Despite his setbacks, he did not quit and continued to improve until he won gold at a regional tournament. At 16, he won an all-Russia championship, which propelled him onto the national team. From there, he won three IFMA World Championships.
Tough Times In Thailand
Ramazanov turned pro aged 18 and continued his success, but he pined for a way to take his skills to a higher level so he could compete with the best athletes on the planet.
That meant he had to travel to the source of “the art of eight limbs” and train in Thailand, but finding a gym to call home was easier said than done.
“I went around different camps, trying to find my [ideal] team, my coaches, but the puzzle never fit,” he explains.
“One day, my manager from Russia sent me to a gym in Bangkok, where I started training. Things were going well until I lost a fight they organized for me. I immediately got a totally different treatment. I knew they wanted me to leave.”
Luckily, Ramazanov connected with a friend who took him under his wing and led him to the Venum team in Pattaya. “Babyface Killer” was determined to be a success at his new gym, so he trained as hard as ever to establish himself.
“It was a difficult time,” confesses the 25-year-old.
“I didn’t have a career roadmap, didn’t know about many opportunities, didn’t know what doors to knock on, so I just put my faith into it and I trained hard to try and earn my place in the team.”
Hard work paid off as the Russian won bouts on big shows and gave himself the opportunity to step up to face the best of the best.
Becoming The Best
Ramazanov was drafted onto the ONE Super Series roster in October 2018 and given an imposing challenge for his first bout. At ONE: KINGDOM OF HEROES, he was matched with multiple-time Muay Thai World Champion Pechmorakot Petchyindee Academy.
Though he had to face the Thai superstar in his hometown of Bangkok, he silenced the Thai crowd with a hard-earned unanimous decision.
“Even today when people introduce me, they say I am that guy who beat Petchmorakot. It is surreal when idols become rivals,” Ramazanov says.
“I am very proud to be a part of [ONE]. When I look around, I see great fighters, multiple-time World Champions, legends. It was a big step in my career to fight in the same organization as them.”

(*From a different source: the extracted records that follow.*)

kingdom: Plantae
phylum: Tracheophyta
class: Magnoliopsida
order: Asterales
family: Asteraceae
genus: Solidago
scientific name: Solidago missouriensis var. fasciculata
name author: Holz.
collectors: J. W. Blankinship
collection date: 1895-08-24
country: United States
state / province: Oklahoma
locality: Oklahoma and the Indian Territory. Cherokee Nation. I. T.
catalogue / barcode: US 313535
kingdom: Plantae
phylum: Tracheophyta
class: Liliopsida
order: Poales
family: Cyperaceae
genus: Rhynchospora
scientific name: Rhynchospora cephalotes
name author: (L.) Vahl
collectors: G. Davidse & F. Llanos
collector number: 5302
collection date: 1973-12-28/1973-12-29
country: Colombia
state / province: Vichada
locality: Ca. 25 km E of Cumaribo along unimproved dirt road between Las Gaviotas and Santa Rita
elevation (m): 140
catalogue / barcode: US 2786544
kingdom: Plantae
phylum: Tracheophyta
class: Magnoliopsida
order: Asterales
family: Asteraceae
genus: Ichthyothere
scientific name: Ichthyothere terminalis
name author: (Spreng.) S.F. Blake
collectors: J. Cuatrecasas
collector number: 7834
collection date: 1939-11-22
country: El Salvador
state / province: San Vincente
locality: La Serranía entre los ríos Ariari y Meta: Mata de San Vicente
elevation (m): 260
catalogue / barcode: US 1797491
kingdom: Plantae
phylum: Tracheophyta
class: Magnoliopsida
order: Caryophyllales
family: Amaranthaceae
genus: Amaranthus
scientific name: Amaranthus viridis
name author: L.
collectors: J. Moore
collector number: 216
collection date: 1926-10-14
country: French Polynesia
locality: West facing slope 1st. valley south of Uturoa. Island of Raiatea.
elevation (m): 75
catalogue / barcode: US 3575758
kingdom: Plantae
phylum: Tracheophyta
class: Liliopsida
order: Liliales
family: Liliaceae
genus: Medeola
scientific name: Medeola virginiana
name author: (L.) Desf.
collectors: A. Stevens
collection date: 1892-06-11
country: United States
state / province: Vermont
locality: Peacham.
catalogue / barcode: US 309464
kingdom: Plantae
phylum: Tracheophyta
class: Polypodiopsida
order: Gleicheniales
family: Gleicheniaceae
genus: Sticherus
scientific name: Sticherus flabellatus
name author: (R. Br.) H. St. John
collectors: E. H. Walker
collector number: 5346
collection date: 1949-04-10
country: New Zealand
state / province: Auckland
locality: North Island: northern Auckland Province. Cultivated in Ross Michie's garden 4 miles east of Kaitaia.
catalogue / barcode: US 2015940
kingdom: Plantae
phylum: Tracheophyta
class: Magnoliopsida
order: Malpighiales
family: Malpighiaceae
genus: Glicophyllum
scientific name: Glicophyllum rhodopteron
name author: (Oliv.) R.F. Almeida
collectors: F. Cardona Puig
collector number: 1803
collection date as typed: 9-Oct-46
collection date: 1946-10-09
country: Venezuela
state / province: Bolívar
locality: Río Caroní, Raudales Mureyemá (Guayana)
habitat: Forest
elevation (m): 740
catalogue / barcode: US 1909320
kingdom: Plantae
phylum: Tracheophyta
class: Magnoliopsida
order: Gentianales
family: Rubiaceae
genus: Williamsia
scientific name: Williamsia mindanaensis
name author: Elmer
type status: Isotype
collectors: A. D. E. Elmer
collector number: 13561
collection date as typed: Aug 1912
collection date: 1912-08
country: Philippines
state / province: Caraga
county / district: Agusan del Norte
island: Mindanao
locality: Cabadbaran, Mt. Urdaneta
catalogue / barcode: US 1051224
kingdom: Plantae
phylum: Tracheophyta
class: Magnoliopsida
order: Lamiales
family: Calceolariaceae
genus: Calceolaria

“Babyface Killer” was offered another chance in the Circle just a month later, but he did not hesitate to face Andrew “Maddog” Miller and his reward was a record-breaking 57-second knockout.
“Taking this fight was a bit of a gamble, but when the manager offered it I replied with a yes in one minute,” he adds.
After a few more thrilling performances, Ramazanov was chosen to compete against “Muay Thai Boy” Zhang Chenglong for the inaugural ONE Bantamweight Kickboxing World Title.
After five rounds of action, the Dagestani athlete had his hand raised and was awarded the biggest prize in martial arts.
“I do not even know how to describe the feelings [I had],” he says
“This belt brought my name to the public and to a higher phase in sport, to the elite of sportsmen. This belt changed my sporting career.
“In the future I want my name to be well known all over the world, I want to be one of the world’s top five fighters. I want to be remembered as a guy who faced many legends in the ring and won.”